What’s in it for Entain shareholders?
They would get around $4.5 billion in cash and $18 billion in stock in the combined DraftKings-Entain business. But that stock could be under pressure.
It is already down some 8% since the proposal was first announced and could drop farther as DraftKings US pure-play narrative is eroded. There is plenty of room to fall, with DraftKings currently richly valued at ~15x revenues.
Additionally, if they do have to sell off BetMGM to make the deal work, do Entain shareholders want to hitch their wagon to DraftKings rather than BetMGM?
BetMGM said in April it surpassed DraftKings as the second largest operator in the US.
What’s in it for DraftKings?
Does DraftKings want Entain’s global revenues that could turn the combined business profitable? That might be concerning in itself.
As one investor told LSR:
“It feels like DraftKings is admitting the $1.7 billion EBITDA target from its recent investor day is not that easy.”
Or does DraftKings want the Entain technology powering BetMGM?
Jeevan Jeyaratnam, COO at Abelson Odds, said that may be the case given some of the issues with SBTech through the first part of the NFL season.
At one point in the middle of the Week 1 NFL slate, DraftKings had no football product available at all.
Tech upgrade potential
The Entain technology therefore looks like an upgrade, especially with the added expertise in online gaming.

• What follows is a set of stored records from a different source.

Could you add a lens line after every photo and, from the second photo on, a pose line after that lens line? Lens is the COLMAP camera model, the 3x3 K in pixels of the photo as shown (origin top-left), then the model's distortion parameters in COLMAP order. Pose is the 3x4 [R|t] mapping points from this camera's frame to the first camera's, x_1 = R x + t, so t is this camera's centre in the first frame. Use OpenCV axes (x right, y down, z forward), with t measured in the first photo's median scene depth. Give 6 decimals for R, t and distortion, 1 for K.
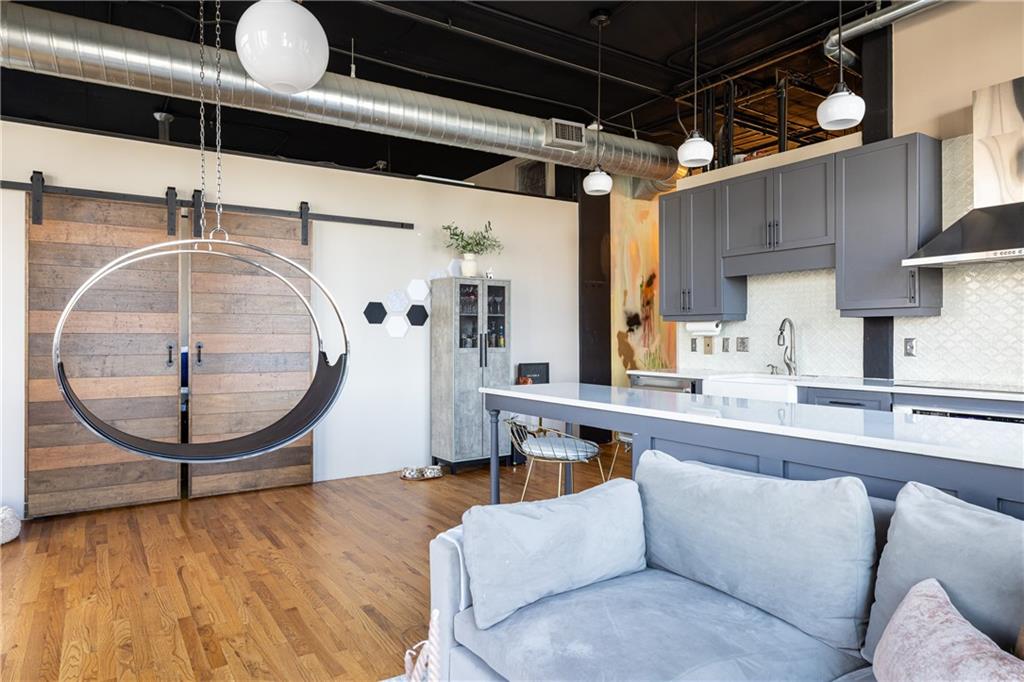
lens RADIAL K [[630.2, 0, 519.7], [0, 630.2, 336.1], [0, 0, 1]] dist [-0.003114, -0.001862]
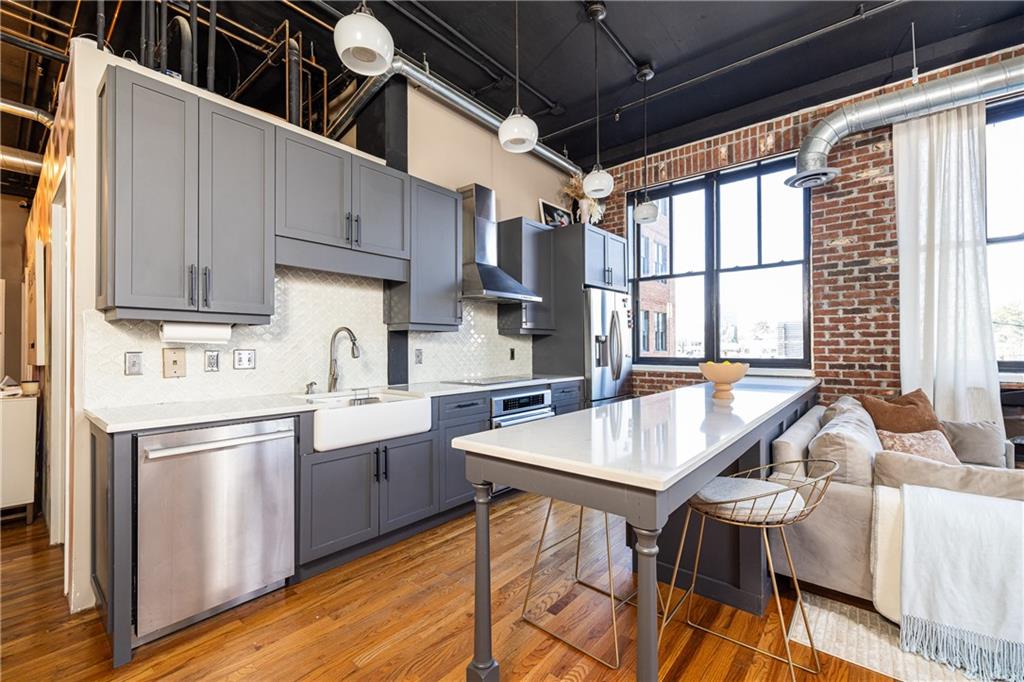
lens RADIAL K [[436.5, 0, 520.6], [0, 436.5, 342.3], [0, 0, 1]] dist [0.003333, -0.000037]
pose [[-0.281066, 0.015940, 0.959556, -0.221560], [0.005045, 0.999873, -0.015131, 0.002863], [-0.959675, 0.000588, -0.281110, 0.878431]]
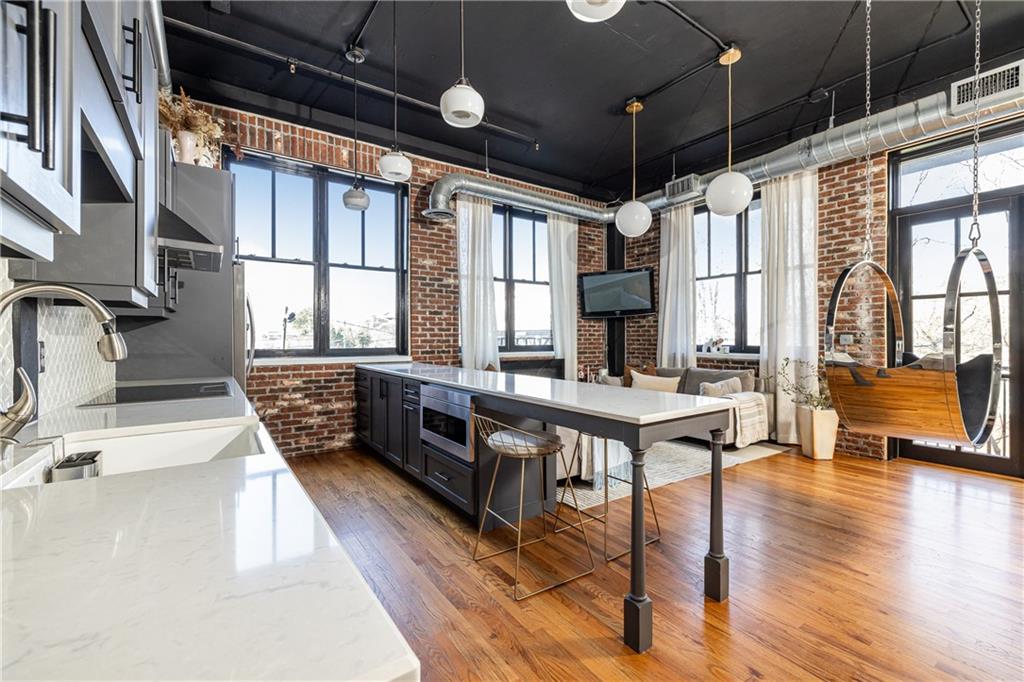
lens RADIAL K [[436.5, 0, 516.6], [0, 436.5, 340.8], [0, 0, 1]] dist [0.003333, -0.000037]
pose [[-0.999977, 0.004247, 0.005199, 0.148379], [0.004273, 0.999978, 0.005048, 0.003813], [-0.005177, 0.005070, -0.999974, 1.186650]]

Numis analyst Richard Stuber noted Entain had the “leading cross-product proprietary tech stacks in the industry.”
But again, why would MGM allow a key competitor to improve its technology unless it gets a good deal on BetMGM? That, in turn, might not be great news for DraftKings and Entain shareholders.
There’s also the issue of integrating both Golden Nugget and Entain.
To sum up, it is tough to find an outcome that benefits all three key decision-makers.
Does that mean a deal won’t happen? Well, who ever said the US sports betting market had to make sense?